Congratulations--you've won your small claims case. Now, welcome to the hard part. Once a judge has ruled in your favor, you must attempt to collect the judgment from the other party. Remember, that person didn't want to pay you in the first place, so prepare to battle for your money.
Enforce a Judgment From a Small Claims Case
Contact the party that owes you money with a formal letter or notice. As this is your first attempt to enforce the small claims judgment, be polite and offer to work with the person. Don't make threats or harass the debtor.
Visit the Nolo Web site for a step-by-step guide to collecting judgments in the "Rights & Disputes" section (see Resources below). The easy-to-understand articles from Nolo may give you new ideas for collecting the debt.
Arrange for an examination of assets, which forces the other party to disclose his or her income and other assets. This can usually be done through the court.
Consider a settlement for a lesser amount. If the other party cannot afford to pay the entire judgment, he or she may be willing to settle in order to resolve the situation more quickly. This will also cut down on your collection costs.

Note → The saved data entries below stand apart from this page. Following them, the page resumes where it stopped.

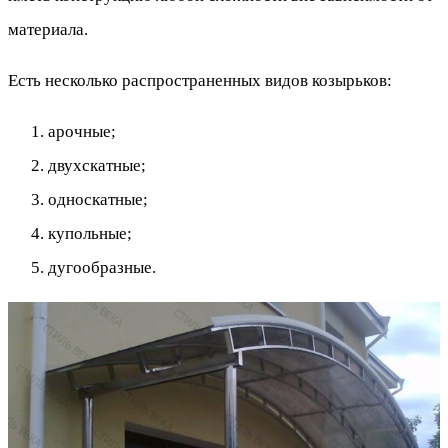
материала.
Есть несколько распространенных видов козырьков:
арочные;
двухскатные;
односкатные;
купольные;
дугообразные.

Begin the Collection of a Judgment
Obtain a Writ of Execution (sometimes called Writ of Attachment or Writ of Garnishment) from the court in order to start the collection process. Simply take the document sent by the court that grants your judgment to the county clerk's office and fill out the proper form for your state.
Head to the sheriff's or marshal's office with your writ and ask for a seizure of assets form. You must know as many details as possible about the assets you wish to be seized. For bank accounts, you only need to know which bank the debtor uses. To garnish wages, you must know his or her employer.
If your attempts to enforce the judgment have failed, consider hiring a professional debt collector or agency.